Saturday, 28 June 2014

Leaderboards

I have spent the last couple of weeks fighting with implementing leaderboards into Star Diver. There will be a leaderboard for each level. When the player achieves a perfect score (ie. removes all formations) then their time is posted. Obviously lowest time wins, and because I capture this in milliseconds I shouldn't get too many collisions.

Technically there are lots of options ranging from building your own database and website using something like Azure, using a dedicated subscription based solution or using one of the more publicly available options such as Google Play Games. After spending a couple of days deliberating on this I decided to go for Google Play Games, since my initial target platform is Android, and by definition everyone with an Android device that can download Star Diver from the Google Play store will have a Google account already. Also Google+ is gaining in popularity rapidly which will soon make the use of "frienly circle"  leaderboards there useful also.

I then needed to find a solution to integrate with Unity. There are literally dozens of solutions out there for doing this, and I was not inclined to develop my own from scratch.

The first I tried was the Open Source Google Play Games plugin for Unity, available on GITHub. This worked well and took about one evening to put together, however after I implemented it I realised that the only UI available for displaying the leaderboards was the public Google Play Games UI. This did now fit with the look of my game at all, and I started looking at ways to implement a custom UI.

I then spent a night researching alternatives in the Unity Asset Store and came across and purchased the excellent Android Native Plugin by Stan's Assets. This is amazing value at $30 and includes not just the GPG integration I needed, but also In-app purchases (which I need to to later anyway), Facebook integration and Native Android pop-ups. All the user reviews were generally positive and this swayed me.
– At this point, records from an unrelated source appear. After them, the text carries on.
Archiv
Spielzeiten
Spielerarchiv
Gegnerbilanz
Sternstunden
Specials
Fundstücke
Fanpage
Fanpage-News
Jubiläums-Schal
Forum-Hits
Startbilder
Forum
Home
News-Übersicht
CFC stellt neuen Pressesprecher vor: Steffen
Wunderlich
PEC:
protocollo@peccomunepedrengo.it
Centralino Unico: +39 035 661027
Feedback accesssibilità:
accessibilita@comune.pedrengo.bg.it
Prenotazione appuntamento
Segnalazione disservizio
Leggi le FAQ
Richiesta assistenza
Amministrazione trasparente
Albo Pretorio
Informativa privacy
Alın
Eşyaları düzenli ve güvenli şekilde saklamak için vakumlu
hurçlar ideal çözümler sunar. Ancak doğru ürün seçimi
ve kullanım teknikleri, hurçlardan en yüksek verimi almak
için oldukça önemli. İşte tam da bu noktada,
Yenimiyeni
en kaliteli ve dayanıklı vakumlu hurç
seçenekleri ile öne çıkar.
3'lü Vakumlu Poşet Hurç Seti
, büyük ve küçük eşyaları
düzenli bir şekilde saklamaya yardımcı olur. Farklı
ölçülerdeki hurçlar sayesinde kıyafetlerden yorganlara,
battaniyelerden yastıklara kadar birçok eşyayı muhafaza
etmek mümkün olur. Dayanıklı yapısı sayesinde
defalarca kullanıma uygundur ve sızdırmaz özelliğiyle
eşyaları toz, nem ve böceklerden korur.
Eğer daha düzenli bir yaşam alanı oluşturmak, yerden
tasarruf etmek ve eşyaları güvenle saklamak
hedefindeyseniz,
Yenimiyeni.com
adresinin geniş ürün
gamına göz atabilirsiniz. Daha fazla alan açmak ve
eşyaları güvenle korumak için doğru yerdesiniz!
Here is the result from a look and feel point of view. I like it better than the standard Google one, but it might need a bit more tweaking later.
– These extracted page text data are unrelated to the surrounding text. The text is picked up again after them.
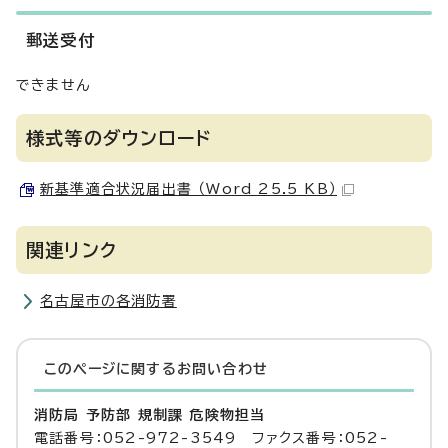
郵送受付
できません
様式等のダウンロード
新基準適合状況届出書 （Word 25.5 KB）
関連リンク
名古屋市の各消防署
このページに関する
お問い合わせ
消防局 予防部 規制課 危険物担当
電話番号：052-972-3549 ファクス番号：052-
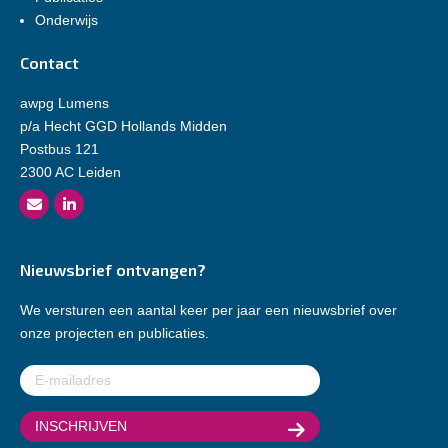
Onderwijs
Contact
awpg Lumens
p/a Hecht GGD Hollands Midden
Postbus 121
2300 AC Leiden
Nieuwsbrief ontvangen?
We versturen een aantal keer per jaar een nieuwsbrief over
onze projecten en publicaties.
E-
mailadres
(Vereist)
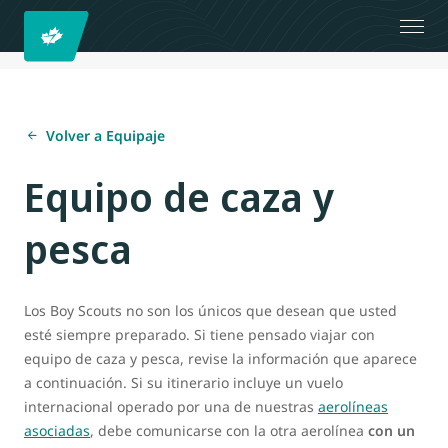
Volver a Equipaje
Equipo de caza y
pesca
Los Boy Scouts no son los únicos que desean que usted
esté siempre preparado. Si tiene pensado viajar con
equipo de caza y pesca, revise la información que aparece
a continuación. Si su itinerario incluye un vuelo
internacional operado por una de nuestras
aerolíneas
asociadas
, debe comunicarse con la otra aerolínea
con un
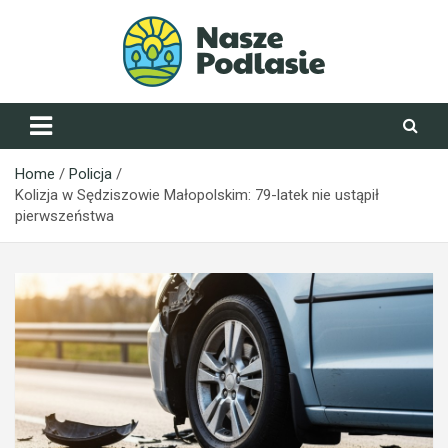
Skip
to
content
NaszePodlasie.pl
Home
Policja
Kolizja w Sędziszowie Małopolskim: 79-latek nie ustąpił
pierwszeństwa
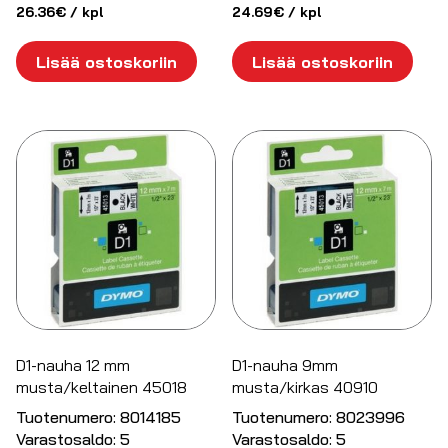
26.36
€
/ kpl
24.69
€
/ kpl
Lisää ostoskoriin
Lisää ostoskoriin
D1-nauha 12 mm
D1-nauha 9mm
musta/keltainen 45018
musta/kirkas 40910
Tuotenumero:
8014185
Tuotenumero:
8023996
Varastosaldo:
5
Varastosaldo:
5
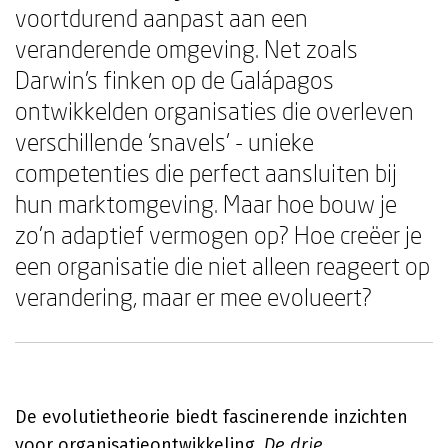
voortdurend aanpast aan een
veranderende omgeving. Net zoals
Darwin's finken op de Galápagos
ontwikkelden organisaties die overleven
verschillende 'snavels' - unieke
competenties die perfect aansluiten bij
hun marktomgeving. Maar hoe bouw je
zo'n adaptief vermogen op? Hoe creëer je
een organisatie die niet alleen reageert op
verandering, maar er mee evolueert?
De evolutietheorie biedt fascinerende inzichten
voor organisatieontwikkeling.
De drie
I had to contact Stan a few times to get things working, however he responded extremely quickly to all my queries and after some teething trouble (which meant I had to remove the Facebook functionality) it worked.

Setting up the Google Developer Console with all of the levels and understanding how to publish the GPG portion vs. the actual game took another few days to get right. The fiddly scrolling table to actually show the scores and artwork for the window border took me another few nights. But it's done now. Phew! I can't help but think that there are still a few sneaky bugs in there, since my scores appear to miraculously vanish occasionally...

Overall I learned a lot, but a couple of weeks to get one feature working was a bit harder than I originally thought.